Exercise brief: Could you repeat word for word only the lines from the one containing "o solder throu" to the last line of the data below?

Data to use:
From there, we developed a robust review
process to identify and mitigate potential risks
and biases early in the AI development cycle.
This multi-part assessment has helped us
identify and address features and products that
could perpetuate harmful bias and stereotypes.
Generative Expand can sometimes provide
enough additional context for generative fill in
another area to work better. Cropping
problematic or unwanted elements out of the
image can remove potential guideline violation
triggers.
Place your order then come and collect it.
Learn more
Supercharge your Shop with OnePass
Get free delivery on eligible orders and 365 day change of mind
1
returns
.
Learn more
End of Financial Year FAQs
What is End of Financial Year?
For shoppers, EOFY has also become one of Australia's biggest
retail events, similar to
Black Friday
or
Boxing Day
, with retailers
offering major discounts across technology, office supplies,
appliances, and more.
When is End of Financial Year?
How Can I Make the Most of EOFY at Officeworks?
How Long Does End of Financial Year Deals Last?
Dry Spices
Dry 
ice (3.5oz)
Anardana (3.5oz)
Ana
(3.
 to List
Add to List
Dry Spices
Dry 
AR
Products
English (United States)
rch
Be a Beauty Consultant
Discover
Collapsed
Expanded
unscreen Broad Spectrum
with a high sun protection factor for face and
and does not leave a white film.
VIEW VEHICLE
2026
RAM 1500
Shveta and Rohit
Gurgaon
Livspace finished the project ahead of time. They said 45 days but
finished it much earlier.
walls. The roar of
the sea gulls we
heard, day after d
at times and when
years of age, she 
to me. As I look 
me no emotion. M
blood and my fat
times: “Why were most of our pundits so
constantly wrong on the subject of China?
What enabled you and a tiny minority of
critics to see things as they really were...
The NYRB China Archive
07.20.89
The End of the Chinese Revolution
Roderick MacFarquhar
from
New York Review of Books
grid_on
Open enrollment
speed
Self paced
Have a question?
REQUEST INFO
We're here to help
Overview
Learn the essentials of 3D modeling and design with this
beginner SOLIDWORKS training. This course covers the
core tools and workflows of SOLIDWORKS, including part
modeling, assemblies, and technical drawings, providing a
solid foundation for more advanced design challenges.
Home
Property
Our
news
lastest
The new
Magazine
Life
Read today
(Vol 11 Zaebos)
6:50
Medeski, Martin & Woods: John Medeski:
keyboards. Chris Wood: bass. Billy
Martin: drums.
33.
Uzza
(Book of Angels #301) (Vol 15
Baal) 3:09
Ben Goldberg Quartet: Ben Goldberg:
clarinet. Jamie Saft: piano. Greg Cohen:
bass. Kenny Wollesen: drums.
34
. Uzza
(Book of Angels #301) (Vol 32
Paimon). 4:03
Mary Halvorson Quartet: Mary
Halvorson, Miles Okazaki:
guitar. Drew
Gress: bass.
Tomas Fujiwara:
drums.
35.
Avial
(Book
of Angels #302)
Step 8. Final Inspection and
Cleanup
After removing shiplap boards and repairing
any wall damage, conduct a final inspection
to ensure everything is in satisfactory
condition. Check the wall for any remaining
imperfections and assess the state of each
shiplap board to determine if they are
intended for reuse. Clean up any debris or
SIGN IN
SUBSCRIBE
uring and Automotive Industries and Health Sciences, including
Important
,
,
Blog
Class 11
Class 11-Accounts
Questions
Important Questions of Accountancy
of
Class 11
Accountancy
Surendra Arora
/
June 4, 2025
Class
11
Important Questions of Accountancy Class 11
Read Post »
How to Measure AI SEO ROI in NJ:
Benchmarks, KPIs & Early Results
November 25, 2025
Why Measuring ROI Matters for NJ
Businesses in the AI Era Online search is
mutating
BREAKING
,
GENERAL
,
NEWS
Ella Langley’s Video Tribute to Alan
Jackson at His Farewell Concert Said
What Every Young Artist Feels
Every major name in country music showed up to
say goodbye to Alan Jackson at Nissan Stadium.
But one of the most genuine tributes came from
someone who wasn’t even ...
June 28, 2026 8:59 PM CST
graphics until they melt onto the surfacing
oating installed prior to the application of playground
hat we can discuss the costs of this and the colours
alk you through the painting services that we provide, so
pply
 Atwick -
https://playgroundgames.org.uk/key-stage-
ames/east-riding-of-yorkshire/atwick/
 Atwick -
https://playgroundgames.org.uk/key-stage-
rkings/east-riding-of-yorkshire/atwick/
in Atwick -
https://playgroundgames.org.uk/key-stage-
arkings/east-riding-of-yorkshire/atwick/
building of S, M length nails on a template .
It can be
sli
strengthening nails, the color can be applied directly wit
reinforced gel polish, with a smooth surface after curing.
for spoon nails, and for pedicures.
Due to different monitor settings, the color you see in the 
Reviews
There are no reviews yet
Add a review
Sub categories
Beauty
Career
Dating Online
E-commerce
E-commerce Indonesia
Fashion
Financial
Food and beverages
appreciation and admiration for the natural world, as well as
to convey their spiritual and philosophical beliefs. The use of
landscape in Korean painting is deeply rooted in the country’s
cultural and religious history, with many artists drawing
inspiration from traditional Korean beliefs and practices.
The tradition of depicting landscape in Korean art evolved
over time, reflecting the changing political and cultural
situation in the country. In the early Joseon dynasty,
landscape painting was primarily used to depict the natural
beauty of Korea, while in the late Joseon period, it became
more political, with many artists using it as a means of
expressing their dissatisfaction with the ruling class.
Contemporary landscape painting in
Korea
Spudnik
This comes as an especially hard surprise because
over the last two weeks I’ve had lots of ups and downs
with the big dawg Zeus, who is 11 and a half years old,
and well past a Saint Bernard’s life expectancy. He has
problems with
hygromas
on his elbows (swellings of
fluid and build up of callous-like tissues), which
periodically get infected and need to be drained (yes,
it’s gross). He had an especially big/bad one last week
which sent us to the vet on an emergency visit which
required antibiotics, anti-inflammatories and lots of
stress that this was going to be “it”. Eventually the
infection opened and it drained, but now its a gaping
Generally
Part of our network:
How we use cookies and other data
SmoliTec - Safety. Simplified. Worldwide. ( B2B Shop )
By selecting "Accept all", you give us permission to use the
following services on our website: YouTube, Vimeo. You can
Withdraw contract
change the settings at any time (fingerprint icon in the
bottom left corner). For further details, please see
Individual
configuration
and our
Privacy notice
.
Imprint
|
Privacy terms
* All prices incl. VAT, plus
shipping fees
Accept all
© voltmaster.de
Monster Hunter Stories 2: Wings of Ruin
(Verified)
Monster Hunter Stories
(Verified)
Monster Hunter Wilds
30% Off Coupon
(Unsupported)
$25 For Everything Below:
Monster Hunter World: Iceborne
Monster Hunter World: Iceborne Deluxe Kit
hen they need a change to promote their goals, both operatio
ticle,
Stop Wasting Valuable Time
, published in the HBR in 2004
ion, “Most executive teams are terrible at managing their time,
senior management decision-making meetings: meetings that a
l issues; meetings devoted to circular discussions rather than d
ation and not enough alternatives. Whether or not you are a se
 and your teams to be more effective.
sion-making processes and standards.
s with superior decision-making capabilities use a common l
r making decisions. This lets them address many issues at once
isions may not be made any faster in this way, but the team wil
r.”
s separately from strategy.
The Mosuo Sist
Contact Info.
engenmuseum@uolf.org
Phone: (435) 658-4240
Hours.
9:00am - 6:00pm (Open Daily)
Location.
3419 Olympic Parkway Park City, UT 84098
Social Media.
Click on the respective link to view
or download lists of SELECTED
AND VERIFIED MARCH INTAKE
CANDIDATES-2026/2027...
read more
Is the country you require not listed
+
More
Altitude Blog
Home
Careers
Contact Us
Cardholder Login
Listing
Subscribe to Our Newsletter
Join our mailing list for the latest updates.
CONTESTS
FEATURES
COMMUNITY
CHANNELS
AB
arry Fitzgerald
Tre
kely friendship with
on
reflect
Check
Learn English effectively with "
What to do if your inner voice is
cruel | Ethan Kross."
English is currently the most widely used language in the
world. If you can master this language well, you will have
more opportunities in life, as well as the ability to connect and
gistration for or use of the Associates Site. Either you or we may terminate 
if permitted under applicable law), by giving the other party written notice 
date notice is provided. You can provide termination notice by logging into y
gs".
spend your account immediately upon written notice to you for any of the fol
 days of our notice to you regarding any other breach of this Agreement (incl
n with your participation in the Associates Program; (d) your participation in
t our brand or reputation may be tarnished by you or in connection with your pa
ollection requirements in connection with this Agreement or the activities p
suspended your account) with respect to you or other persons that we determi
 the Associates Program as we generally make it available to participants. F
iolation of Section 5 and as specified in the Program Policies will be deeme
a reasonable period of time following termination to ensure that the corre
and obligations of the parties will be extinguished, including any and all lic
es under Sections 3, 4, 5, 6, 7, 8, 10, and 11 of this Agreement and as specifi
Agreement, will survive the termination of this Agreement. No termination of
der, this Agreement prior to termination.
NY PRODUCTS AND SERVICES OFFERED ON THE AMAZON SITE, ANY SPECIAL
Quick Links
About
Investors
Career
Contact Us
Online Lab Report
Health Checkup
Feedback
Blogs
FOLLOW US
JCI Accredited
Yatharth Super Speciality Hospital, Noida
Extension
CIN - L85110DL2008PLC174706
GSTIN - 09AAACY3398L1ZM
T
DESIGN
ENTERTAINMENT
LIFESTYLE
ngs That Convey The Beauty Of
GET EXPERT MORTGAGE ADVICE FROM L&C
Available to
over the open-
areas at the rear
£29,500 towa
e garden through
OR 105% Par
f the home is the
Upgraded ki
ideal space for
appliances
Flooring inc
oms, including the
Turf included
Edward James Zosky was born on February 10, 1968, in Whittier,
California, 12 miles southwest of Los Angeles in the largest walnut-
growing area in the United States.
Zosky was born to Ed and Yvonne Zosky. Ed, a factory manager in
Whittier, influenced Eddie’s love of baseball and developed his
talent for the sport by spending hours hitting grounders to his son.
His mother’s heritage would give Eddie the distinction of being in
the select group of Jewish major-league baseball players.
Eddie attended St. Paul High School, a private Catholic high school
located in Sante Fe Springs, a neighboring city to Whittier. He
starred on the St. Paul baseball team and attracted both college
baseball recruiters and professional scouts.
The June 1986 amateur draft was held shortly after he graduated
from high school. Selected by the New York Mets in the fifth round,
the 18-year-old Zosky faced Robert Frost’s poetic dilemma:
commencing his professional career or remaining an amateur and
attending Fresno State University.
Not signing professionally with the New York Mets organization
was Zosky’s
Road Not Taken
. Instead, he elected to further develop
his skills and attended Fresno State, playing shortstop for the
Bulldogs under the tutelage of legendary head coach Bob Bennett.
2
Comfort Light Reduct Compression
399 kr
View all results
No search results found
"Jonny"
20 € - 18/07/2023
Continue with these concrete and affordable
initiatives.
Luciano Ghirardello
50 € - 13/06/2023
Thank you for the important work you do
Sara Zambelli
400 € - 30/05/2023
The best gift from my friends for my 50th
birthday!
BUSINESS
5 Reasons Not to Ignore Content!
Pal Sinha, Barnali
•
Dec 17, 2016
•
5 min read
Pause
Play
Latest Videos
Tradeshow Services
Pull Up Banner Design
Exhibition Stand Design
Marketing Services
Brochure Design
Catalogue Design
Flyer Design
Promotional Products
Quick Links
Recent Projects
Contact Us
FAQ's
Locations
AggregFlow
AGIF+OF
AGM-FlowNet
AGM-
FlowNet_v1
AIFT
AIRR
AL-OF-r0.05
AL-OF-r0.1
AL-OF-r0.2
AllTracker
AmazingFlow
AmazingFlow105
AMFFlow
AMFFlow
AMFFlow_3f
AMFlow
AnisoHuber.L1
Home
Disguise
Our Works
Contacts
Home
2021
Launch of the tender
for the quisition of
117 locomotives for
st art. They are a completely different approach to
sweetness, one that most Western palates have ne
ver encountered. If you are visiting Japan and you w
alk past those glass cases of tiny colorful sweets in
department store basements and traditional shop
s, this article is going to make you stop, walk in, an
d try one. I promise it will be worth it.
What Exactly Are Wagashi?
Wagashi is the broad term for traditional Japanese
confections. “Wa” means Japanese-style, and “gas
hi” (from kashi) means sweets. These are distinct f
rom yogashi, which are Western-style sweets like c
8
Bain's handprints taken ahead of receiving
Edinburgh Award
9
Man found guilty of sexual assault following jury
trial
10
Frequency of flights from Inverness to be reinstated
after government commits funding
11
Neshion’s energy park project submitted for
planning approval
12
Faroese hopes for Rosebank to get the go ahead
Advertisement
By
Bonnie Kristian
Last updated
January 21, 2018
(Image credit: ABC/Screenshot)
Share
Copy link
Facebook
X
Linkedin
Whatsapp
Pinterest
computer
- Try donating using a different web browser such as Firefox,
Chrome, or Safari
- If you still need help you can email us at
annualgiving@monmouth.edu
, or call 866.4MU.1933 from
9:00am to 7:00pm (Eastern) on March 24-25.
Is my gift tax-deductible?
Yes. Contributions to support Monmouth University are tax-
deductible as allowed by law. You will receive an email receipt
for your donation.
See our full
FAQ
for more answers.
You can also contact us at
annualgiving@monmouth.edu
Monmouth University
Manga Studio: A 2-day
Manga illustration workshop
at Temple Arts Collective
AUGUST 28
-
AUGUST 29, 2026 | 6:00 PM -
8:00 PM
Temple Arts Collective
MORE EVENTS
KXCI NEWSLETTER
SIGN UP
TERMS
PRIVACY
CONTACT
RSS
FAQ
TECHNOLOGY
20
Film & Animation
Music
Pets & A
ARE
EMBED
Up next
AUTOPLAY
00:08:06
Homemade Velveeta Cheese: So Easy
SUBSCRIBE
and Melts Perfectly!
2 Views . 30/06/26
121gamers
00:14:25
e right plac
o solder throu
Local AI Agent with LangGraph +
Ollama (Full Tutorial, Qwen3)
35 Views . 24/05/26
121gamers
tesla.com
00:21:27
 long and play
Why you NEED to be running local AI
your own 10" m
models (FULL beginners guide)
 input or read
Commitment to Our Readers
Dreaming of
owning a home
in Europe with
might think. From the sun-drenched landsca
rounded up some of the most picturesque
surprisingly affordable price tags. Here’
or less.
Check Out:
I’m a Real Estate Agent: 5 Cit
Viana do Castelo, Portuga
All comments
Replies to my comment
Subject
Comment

Exercise answer:
o solder throu
Local AI Agent with LangGraph +
Ollama (Full Tutorial, Qwen3)
35 Views . 24/05/26
121gamers
tesla.com
00:21:27
 long and play
Why you NEED to be running local AI
your own 10" m
models (FULL beginners guide)
 input or read
Commitment to Our Readers
Dreaming of
owning a home
in Europe with
might think. From the sun-drenched landsca
rounded up some of the most picturesque
surprisingly affordable price tags. Here’
or less.
Check Out:
I’m a Real Estate Agent: 5 Cit
Viana do Castelo, Portuga
All comments
Replies to my comment
Subject
Comment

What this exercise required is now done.